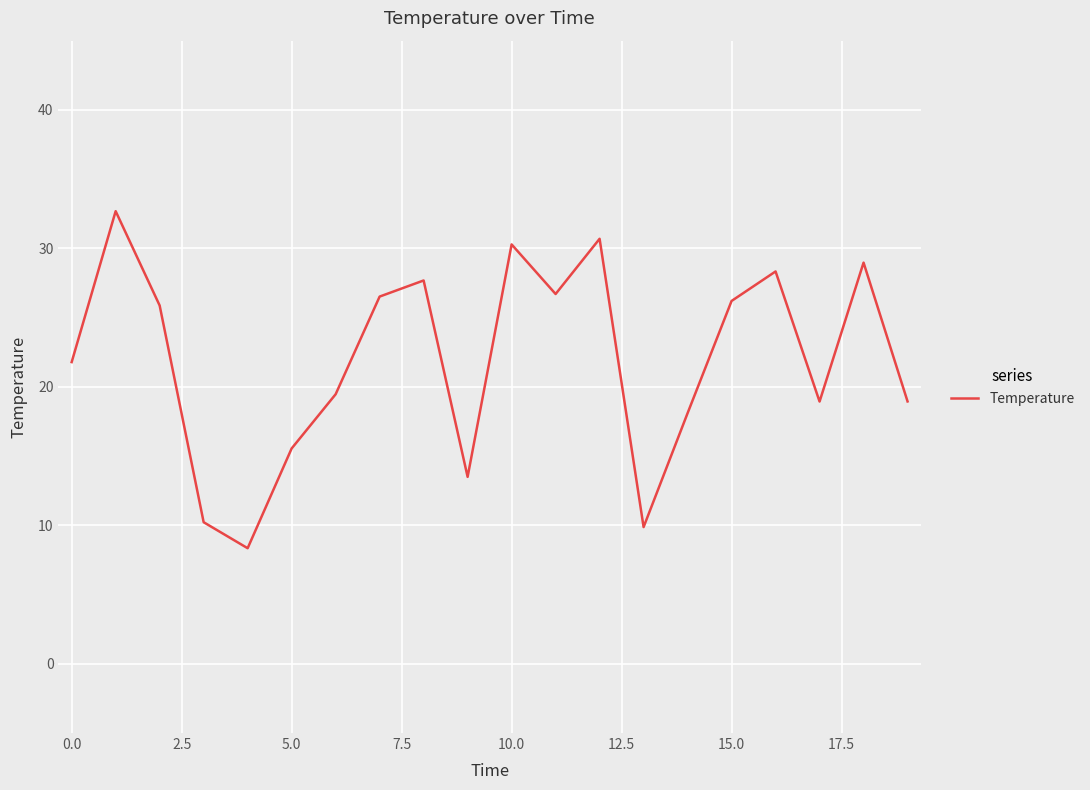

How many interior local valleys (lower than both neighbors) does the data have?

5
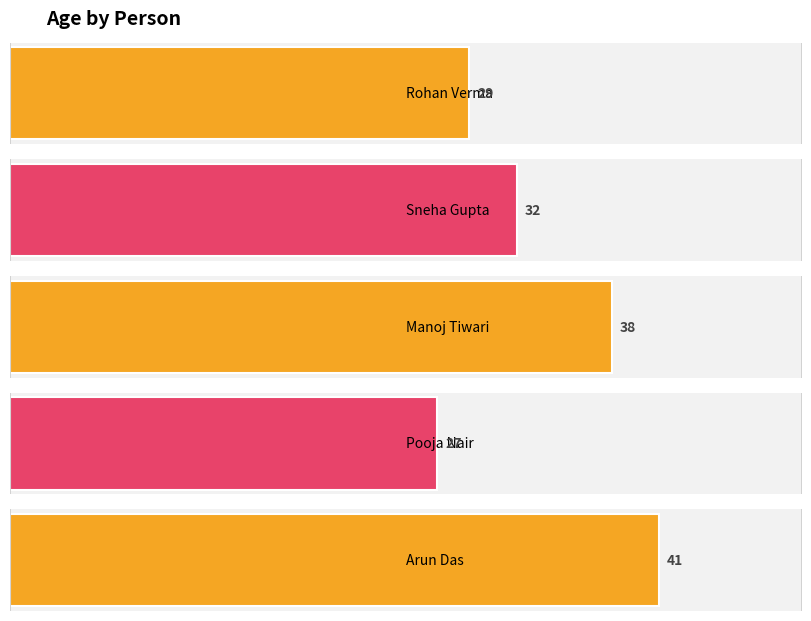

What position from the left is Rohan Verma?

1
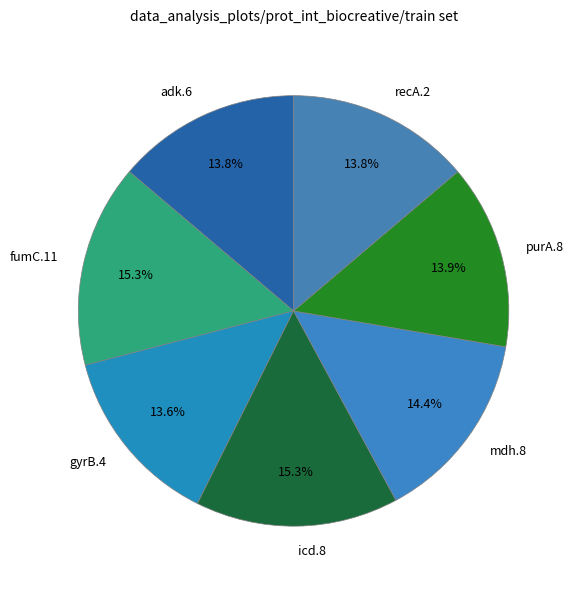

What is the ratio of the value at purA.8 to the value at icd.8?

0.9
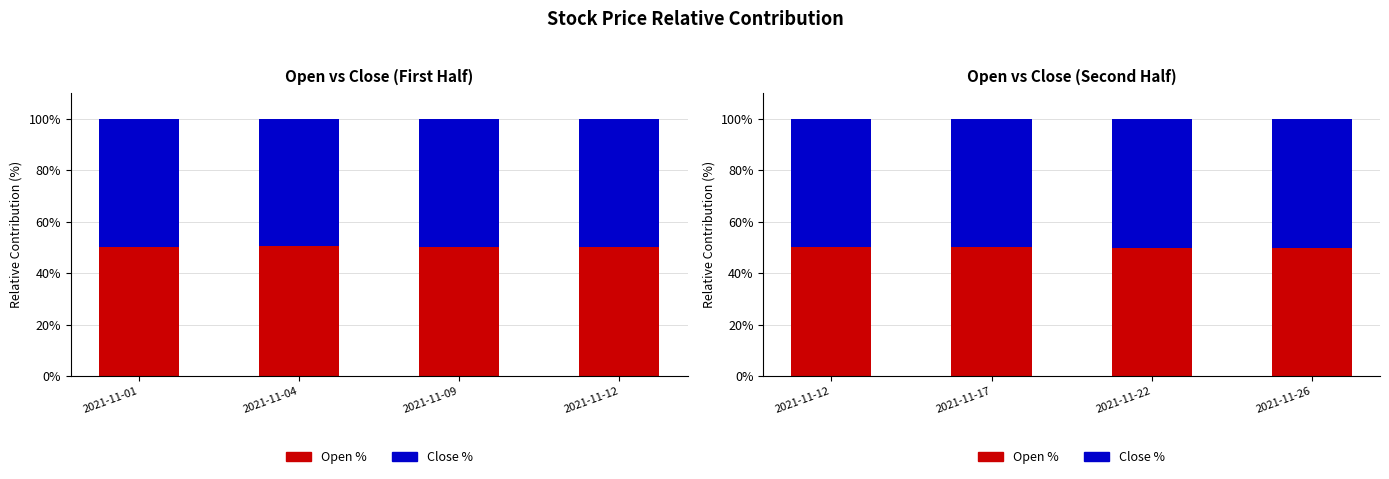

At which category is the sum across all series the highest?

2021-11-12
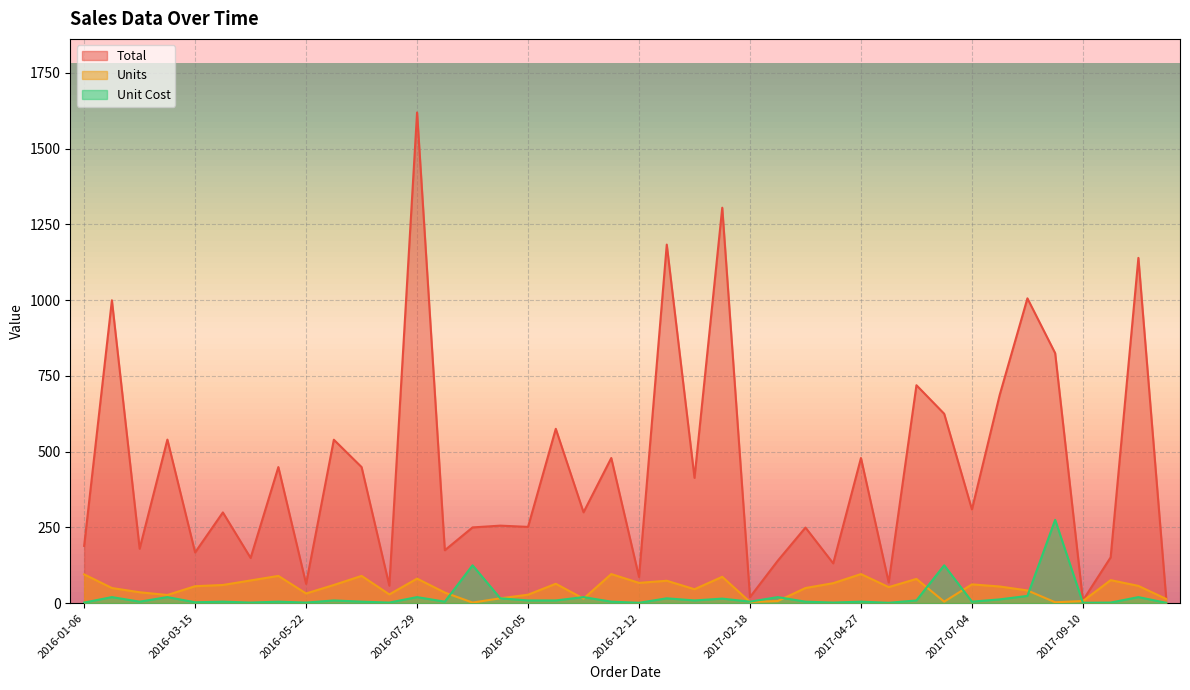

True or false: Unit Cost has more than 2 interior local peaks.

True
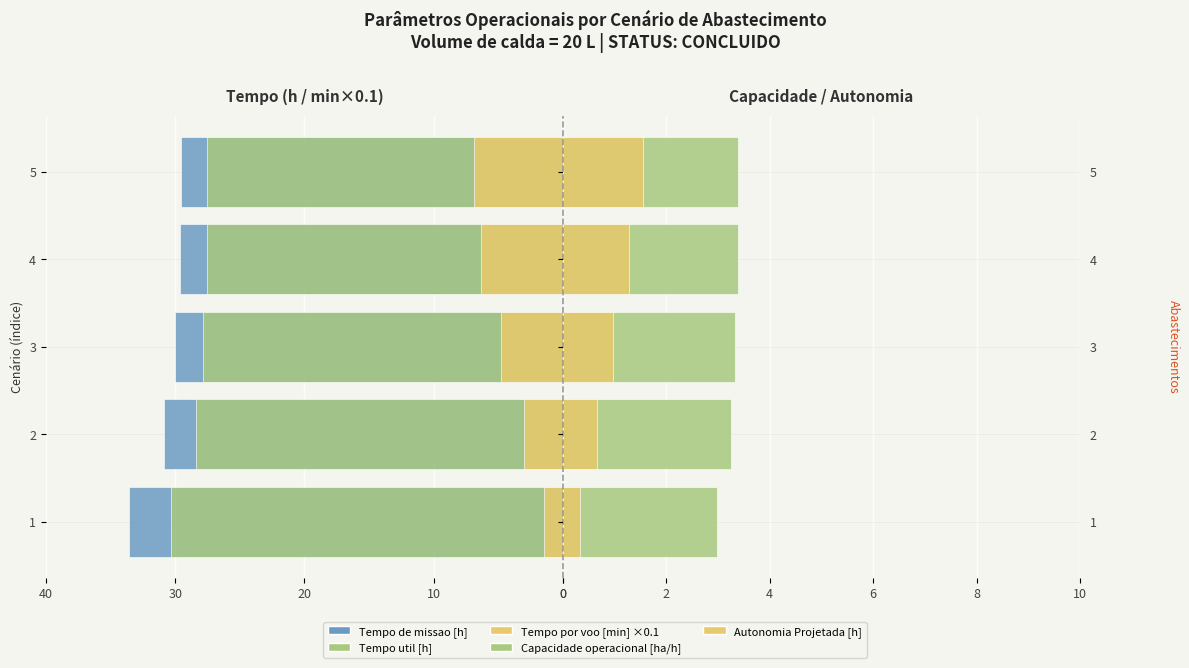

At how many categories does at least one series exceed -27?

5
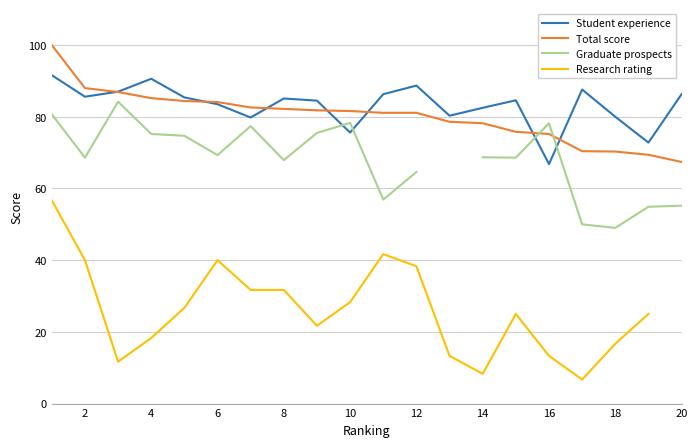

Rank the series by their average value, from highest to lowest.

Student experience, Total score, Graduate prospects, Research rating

--- Aim of the exercise ---
Can you reproduce all of the records above with every "interior" replaced by "inner" and nothing else altered? Leave the pictures out.

--- Result of the exercise ---
How many inner local valleys (lower than both neighbors) does the data have?

5

What position from the left is Rohan Verma?

1

What is the ratio of the value at purA.8 to the value at icd.8?

0.9

At which category is the sum across all series the highest?

2021-11-12

True or false: Unit Cost has more than 2 inner local peaks.

True

At how many categories does at least one series exceed -27?

5

Rank the series by their average value, from highest to lowest.

Student experience, Total score, Graduate prospects, Research rating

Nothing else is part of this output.